Rien de tout cela n’est simple. Les dossiers médicaux générés dans les milieux médicaux conventionnels sont extrêmement précieux – aucune quantité de données fournie par une montre connectée ne remplacera l’IRM ou la radiographie. Ces documents sont de plus en plus souvent disponibles sous forme numérique, mais ils sont souvent multiformes et difficiles à traiter. DeepMind a dû passer des mois à nettoyer les flux de données en provenance d’un hôpital britannique (le Royal Free) et n’a pas encore fourni d’informations obtenues via l’IA.

“Les données des hôpitaux sont utilisées pour générer des alertes sur la détérioration potentielle de l’état des patients”

L’approche d’Apple est plus axée sur le matériel. Il travaille à faire de ses appareils des canaux fiables et sécurisés par lesquels les données médicales peuvent circuler. Des tierces parties, plutôt qu’Apple lui-même, développent alors des services utiles en matière de santé. Mettre les dossiers de santé des patients sur les iPhone rendra ces derniers beaucoup plus efficaces.

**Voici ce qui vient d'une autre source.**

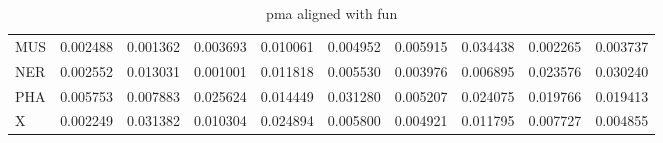 \begin{table}[H]
\begin{center}
{\begin{tabular}{lrrrrrrrrr}
MUS & {\cellcolor[HTML]{FEFFE1}} \color[HTML]{000000} 0.002488 & {\cellcolor[HTML]{FFFFE5}} \color[HTML]{000000} 0.001362 & {\cellcolor[HTML]{FDFEDD}} \color[HTML]{000000} 0.003693 & {\cellcolor[HTML]{FAFDC9}} \color[HTML]{000000} 0.010061 & {\cellcolor[HTML]{FDFED9}} \color[HTML]{000000} 0.004952 & {\cellcolor[HTML]{FCFED6}} \color[HTML]{000000} 0.005915 & {\cellcolor[HTML]{C9E99C}} \color[HTML]{000000} 0.034438 & {\cellcolor[HTML]{FEFFE2}} \color[HTML]{000000} 0.002265 & {\cellcolor[HTML]{FDFEDD}} \color[HTML]{000000} 0.003737 \\
NER & {\cellcolor[HTML]{FEFFE1}} \color[HTML]{000000} 0.002552 & {\cellcolor[HTML]{F8FCC0}} \color[HTML]{000000} 0.013031 & {\cellcolor[HTML]{FFFFE5}} \color[HTML]{000000} 0.001001 & {\cellcolor[HTML]{F9FDC4}} \color[HTML]{000000} 0.011818 & {\cellcolor[HTML]{FCFED7}} \color[HTML]{000000} 0.005530 & {\cellcolor[HTML]{FDFEDD}} \color[HTML]{000000} 0.003976 & {\cellcolor[HTML]{FCFED3}} \color[HTML]{000000} 0.006895 & {\cellcolor[HTML]{E5F5AC}} \color[HTML]{000000} 0.023576 & {\cellcolor[HTML]{D6EFA2}} \color[HTML]{000000} 0.030240 \\
PHA & {\cellcolor[HTML]{FCFED7}} \color[HTML]{000000} 0.005753 & {\cellcolor[HTML]{FBFED0}} \color[HTML]{000000} 0.007883 & {\cellcolor[HTML]{E1F3A9}} \color[HTML]{000000} 0.025624 & {\cellcolor[HTML]{F7FCBC}} \color[HTML]{000000} 0.014449 & {\cellcolor[HTML]{D3EDA0}} \color[HTML]{000000} 0.031280 & {\cellcolor[HTML]{FDFED9}} \color[HTML]{000000} 0.005207 & {\cellcolor[HTML]{E4F4AB}} \color[HTML]{000000} 0.024075 & {\cellcolor[HTML]{EDF8B2}} \color[HTML]{000000} 0.019766 & {\cellcolor[HTML]{EEF9B3}} \color[HTML]{000000} 0.019413 \\
X & {\cellcolor[HTML]{FEFFE2}} \color[HTML]{000000} 0.002249 & {\cellcolor[HTML]{D3EDA0}} \color[HTML]{000000} 0.031382 & {\cellcolor[HTML]{FAFDC8}} \color[HTML]{000000} 0.010304 & {\cellcolor[HTML]{E3F4AA}} \color[HTML]{000000} 0.024894 & {\cellcolor[HTML]{FCFED7}} \color[HTML]{000000} 0.005800 & {\cellcolor[HTML]{FDFEDA}} \color[HTML]{000000} 0.004921 & {\cellcolor[HTML]{F9FDC4}} \color[HTML]{000000} 0.011795 & {\cellcolor[HTML]{FBFED0}} \color[HTML]{000000} 0.007727 & {\cellcolor[HTML]{FDFEDA}} \color[HTML]{000000} 0.004855 \\
\bottomrule
\end{tabular}
}\end{center}
\caption{pma aligned with fun}\end{table}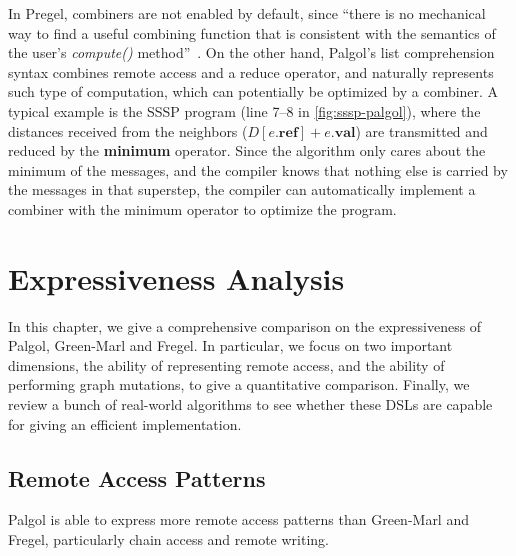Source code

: \documentclass{sokendai_thesis} %
\begin{document}
In Pregel, combiners are not enabled by default, since ``there is no mechanical way to find a useful combining function that is consistent with the semantics of the user's \emph{compute()} method''~\cite{pregel}. %
On the other hand, Palgol's list comprehension syntax combines remote access and a reduce operator, and naturally represents such type of computation, which can potentially be optimized by a combiner.
A typical example is the SSSP program (line 7--8 in \autoref{fig:sssp-palgol}), where the distances received from the neighbors ($D[e.\mathbf{ref}]+e.\mathbf{val}$) are transmitted and reduced by the \textbf{minimum} operator.
Since the algorithm only cares about the minimum of the messages, and the compiler knows that nothing else is carried by the messages in that superstep, the compiler can automatically implement a combiner with the minimum operator to optimize the program.

\chapter{Expressiveness Analysis}
\label{sec:expressiveness}

In this chapter, we give a comprehensive comparison on the expressiveness of Palgol, Green-Marl and Fregel.
In particular, we focus on two important dimensions, the ability of representing remote access, and the ability of performing graph mutations, to give a quantitative comparison.
Finally, we review a bunch of real-world algorithms to see whether these DSLs are capable for giving an efficient implementation.

\section{Remote Access Patterns}

Palgol is able to express more remote access patterns than Green-Marl and Fregel, particularly chain access and remote writing.
\end{document}
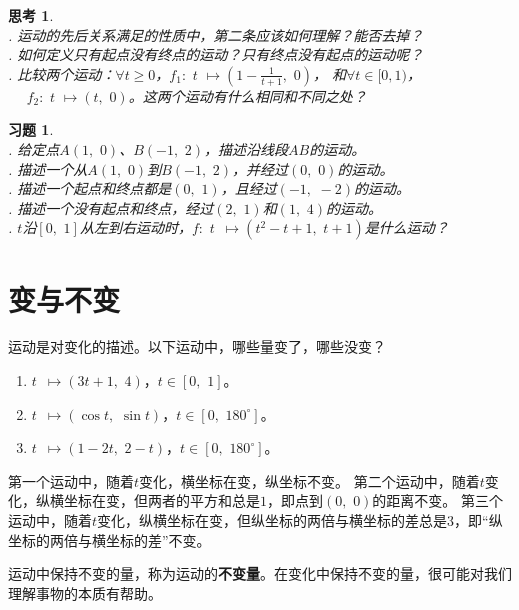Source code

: \documentclass[12pt,UTF8]{ctexbook}
\newtheorem{sk}{思考}[section]
\newtheorem{xt}{习题}[section]
\begin{document}
\begin{sk}
    \mbox{} \\
    . 运动的先后关系满足的性质中，第二条应该如何理解？能否去掉？\\
    . 如何定义只有起点没有终点的运动？只有终点没有起点的运动呢？\\
    . 比较两个运动：$\forall t \geqslant 0$，$f_1:\,\, t \,\, \mapsto (1 - \frac{1}{t+1}, \,\, 0)$，
    和$\forall t \in [0, 1)$，\\
    \indent $\quad \,\, f_2:\,\, t \,\, \mapsto (t, \,\,0)$。这两个运动有什么相同和不同之处？
\end{sk}

\begin{xt}
    \mbox{} \\
    . 给定点$A(1,\,\,0)$、$B(-1,\,\,2)$，描述沿线段$AB$的运动。\\
    . 描述一个从$A(1,\,\,0)$到$B(-1,\,\,2)$，并经过$(0,\,\,0)$的运动。\\
    . 描述一个起点和终点都是$(0, \,\, 1)$，且经过$(-1,\,\, -2)$的运动。\\
    . 描述一个没有起点和终点，经过$(2,\,\, 1)$和$(1,\,\, 4)$的运动。\\
    . $t$沿$[0,\,\,1]$从左到右运动时，$f: \,\, t \,\,\, \mapsto (t^2 - t + 1, \,\, t + 1)$是什么运动？
\end{xt}

\section{变与不变}
运动是对变化的描述。以下运动中，哪些量变了，哪些没变？
\begin{enumerate}
    \item $ t \,\,\,\mapsto (3t+1, \,\, 4)$，$t\in[0,\,\,1]$。
    \item $ t \,\,\,\mapsto (\cos{t}, \,\, \sin{t})$，$t\in[0,\,\,180^\circ]$。
    \item $ t \,\,\,\mapsto (1 - 2t, \,\, 2 - t)$，$t\in[0,\,\,180^\circ]$。
\end{enumerate}
第一个运动中，随着$t$变化，横坐标在变，纵坐标不变。
第二个运动中，随着$t$变化，纵横坐标在变，但两者的平方和总是$1$，即点到$(0,\,\,0)$的距离不变。
第三个运动中，随着$t$变化，纵横坐标在变，但纵坐标的两倍与横坐标的差总是$3$，即“纵坐标的两倍与横坐标的差”不变。

运动中保持不变的量，称为运动的\textbf{不变量}。在变化中保持不变的量，很可能对我们理解事物的本质有帮助。
\end{document}
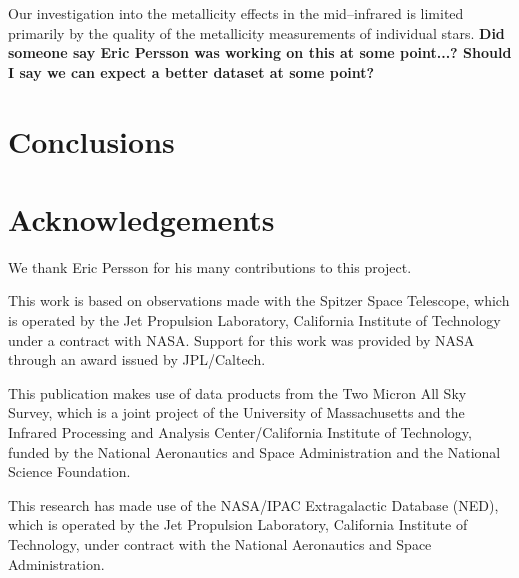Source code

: \documentclass[a4paper,fleqn,usenatbib]{mnras}
\begin{document}

Our investigation into the metallicity effects in the mid--infrared is limited primarily by the quality of the metallicity measurements of individual stars. {\bf Did someone say Eric Persson was working on this at some point...? Should I say we can expect a better dataset at some point?}

\section{Conclusions}
\label{sec:conclusions}

\section*{Acknowledgements}
\label{sec:acknowledgements}

We thank Eric Persson for his many contributions to this project.

This work is based on observations made with the Spitzer Space Telescope, which is operated by the Jet Propulsion Laboratory, California Institute of Technology under a contract with NASA. Support for this work was provided by NASA through an award issued by JPL/Caltech.

This publication makes use of data products from the Two Micron All Sky Survey, which is a joint project of the University of Massachusetts and the Infrared Processing and Analysis Center/California Institute of Technology, funded by the National Aeronautics and Space Administration and the National Science Foundation.

This research has made use of the NASA/IPAC Extragalactic Database (NED), which is operated by the Jet Propulsion Laboratory, California Institute of Technology, under contract with the National Aeronautics and Space Administration.



\end{document}
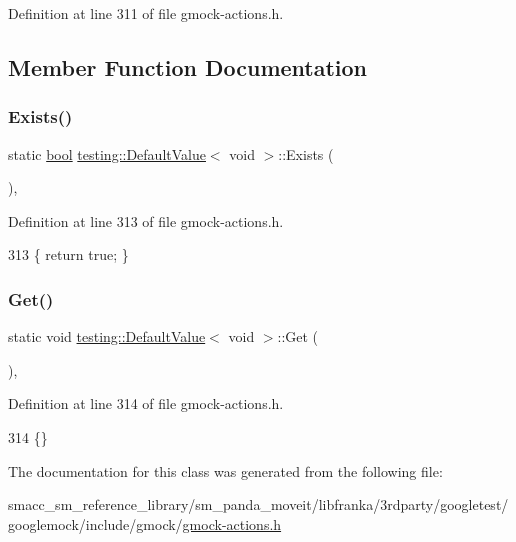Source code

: Definition at line 311 of file gmock-\/actions.\+h.



\subsection{Member Function Documentation}
\mbox{\label{classtesting_1_1DefaultValue_3_01void_01_4_ae18ea46cbf928b820c91f15fa7aa317b}} 
\subsubsection{\texorpdfstring{Exists()}{Exists()}}
{\footnotesize\ttfamily static \hyperlink{classbool}{bool} \hyperlink{classtesting_1_1DefaultValue}{testing\+::\+Default\+Value}$<$ void $>$\+::Exists (\begin{DoxyParamCaption}{ }\end{DoxyParamCaption})\hspace{0.3cm}{\ttfamily [inline]}, {\ttfamily [static]}}



Definition at line 313 of file gmock-\/actions.\+h.


\begin{DoxyCode}
313 \{ \textcolor{keywordflow}{return} \textcolor{keyword}{true}; \}
\end{DoxyCode}
\mbox{\label{classtesting_1_1DefaultValue_3_01void_01_4_acda4c367a5b0c0cfb28bc2289f385eed}} 
\subsubsection{\texorpdfstring{Get()}{Get()}}
{\footnotesize\ttfamily static void \hyperlink{classtesting_1_1DefaultValue}{testing\+::\+Default\+Value}$<$ void $>$\+::Get (\begin{DoxyParamCaption}{ }\end{DoxyParamCaption})\hspace{0.3cm}{\ttfamily [inline]}, {\ttfamily [static]}}



Definition at line 314 of file gmock-\/actions.\+h.


\begin{DoxyCode}
314 \{\}
\end{DoxyCode}


The documentation for this class was generated from the following file\+:\begin{DoxyCompactItemize}
\item 
smacc\+\_\+sm\+\_\+reference\+\_\+library/sm\+\_\+panda\+\_\+moveit/libfranka/3rdparty/googletest/googlemock/include/gmock/\hyperlink{gmock-actions_8h}{gmock-\/actions.\+h}\end{DoxyCompactItemize}
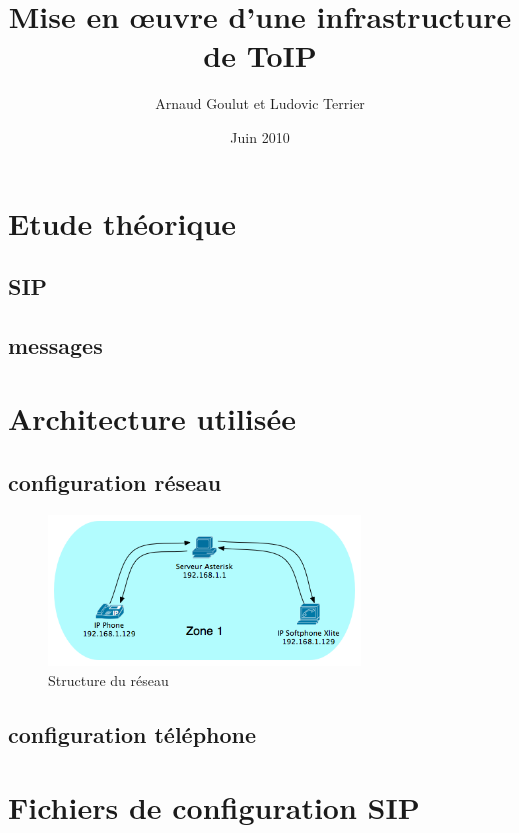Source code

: \documentclass[12pt,a4paper,notitlepage]{article}
\begin{document}
\title{Mise en \oe uvre d'une infrastructure de ToIP}
\author{Arnaud Goulut et Ludovic Terrier}
\date{Juin 2010}
\maketitle



\thispagestyle{empty}


 
\section{Etude théorique}
\subsection{SIP}
\subsection{messages}

\section{Architecture utilisée}
\subsection{configuration réseau}
\begin{figure}[!h]
\begin{center}
\includegraphics[height=4cm]{structure_reseau}
\caption{Structure du réseau}
\label{fig:da}
\end{center}
\end{figure}

\subsection{configuration téléphone}
\clearpage
\section{Fichiers de configuration SIP}
\end{document}
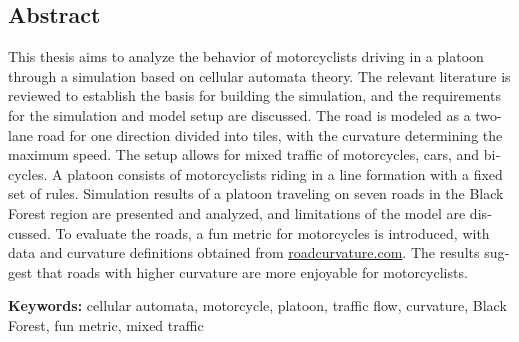 \begin{otherlanguage}{english}
\chapter*{Abstract}

This thesis aims to analyze the behavior of motorcyclists driving in a platoon through a simulation based on cellular automata theory. The relevant literature is reviewed to establish the basis for building the simulation, and the requirements for the simulation and model setup are discussed. The road is modeled as a two-lane road for one direction divided into tiles, with the curvature determining the maximum speed. The setup allows for mixed traffic of motorcycles, cars, and bicycles. A platoon consists of motorcyclists riding in a line formation with a fixed set of rules. Simulation results of a platoon traveling on seven roads in the Black Forest region are presented and analyzed, and limitations of the model are discussed. To evaluate the roads, a fun metric for motorcycles is introduced, with data and curvature definitions obtained from \href{www.roadcurvature.com}{roadcurvature.com}. The results suggest that roads with higher curvature are more enjoyable for motorcyclists.

\vfill
\noindent\textbf{Keywords:} cellular automata, motorcycle, platoon, traffic flow, curvature, Black Forest, fun metric, mixed traffic
\vfill
\end{otherlanguage}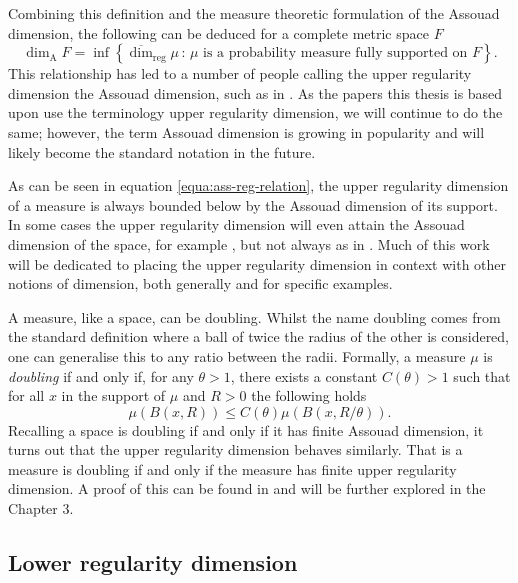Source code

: Combining this definition and the measure theoretic formulation of the Assouad dimension, the following can be deduced for a complete metric space $F$
\begin{equation}\label{equa:ass-reg-relation}
    \dim_{\text{A}} F = \inf \left\{ \overline{\dim}_{\text{reg}} \mu \,  \colon \, \mu \text{ is a probability measure fully supported on } F\right\}.
\end{equation}
This relationship has led to a number of people calling the upper regularity dimension the Assouad dimension, such as in \cite{hare-hare-tros, hare-troscheit, fraser-kaenmaki-proj}. As the papers this thesis is based upon use the terminology upper regularity dimension, we will continue to do the same; however, the term Assouad dimension is growing in popularity and will likely become the standard notation in the future.

As can be seen in equation \eqref{equa:ass-reg-relation}, the upper regularity dimension of a measure is always bounded below by the Assouad dimension of its support. In some cases the upper regularity dimension will even attain the Assouad dimension of the space, for example \cite[Theorem 2.3]{fraser-howroyd1}, but not always as in \cite{anti2}. Much of this work will be dedicated to placing the upper regularity dimension in context with other notions of dimension, both generally and for specific examples.

A measure, like a space, can be doubling. Whilst the name doubling comes from the standard definition where a ball of twice the radius of the other is considered, one can generalise this to any ratio between the radii. Formally, a measure $\mu$ is \textit{doubling} if and only if, for any $\theta > 1$, there exists a constant $C(\theta) > 1$ such that for all $x$ in the support of $\mu$ and $R > 0$ the following holds
\[
\mu(B(x,R)) \le C(\theta) \mu(B(x,R/\theta)).
\]
Recalling a space is doubling if and only if it has finite Assouad dimension, it turns out that the upper regularity dimension behaves similarly. That is a measure is doubling if and only if the measure has finite upper regularity dimension. A proof of this can be found in \cite[Lemma 3.2]{kaenmakinew} and will be further explored in the Chapter 3. 


\subsection{Lower regularity dimension}
\label{sec:intro-lower-reg}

Des millions de gens à travers le monde ont déjà rejoint les études médicales utilisant cette infrastructure. Ils y ont participé par le biais de leurs iPhone. Des indices commencent à montrer la puissance de cette méthode. Une application appelée mPower, conçue par Sage Bionetworks, un organisme de recherche à but non lucratif, étudie la maladie de Parkinson en amenant les utilisateurs d’iPhone à effectuer des tâches et en mesurant le tremblement de leurs mains à l’aide de l’accéléromètre interne du téléphone. Jusqu’à présent, les données suggèrent que la plateforme d’Apple pourrait bientôt permettre aux médecins de repérer la maladie de Parkinson par voie numérique, via Internet, avant qu’elle ne soit symptomatique chez un patient.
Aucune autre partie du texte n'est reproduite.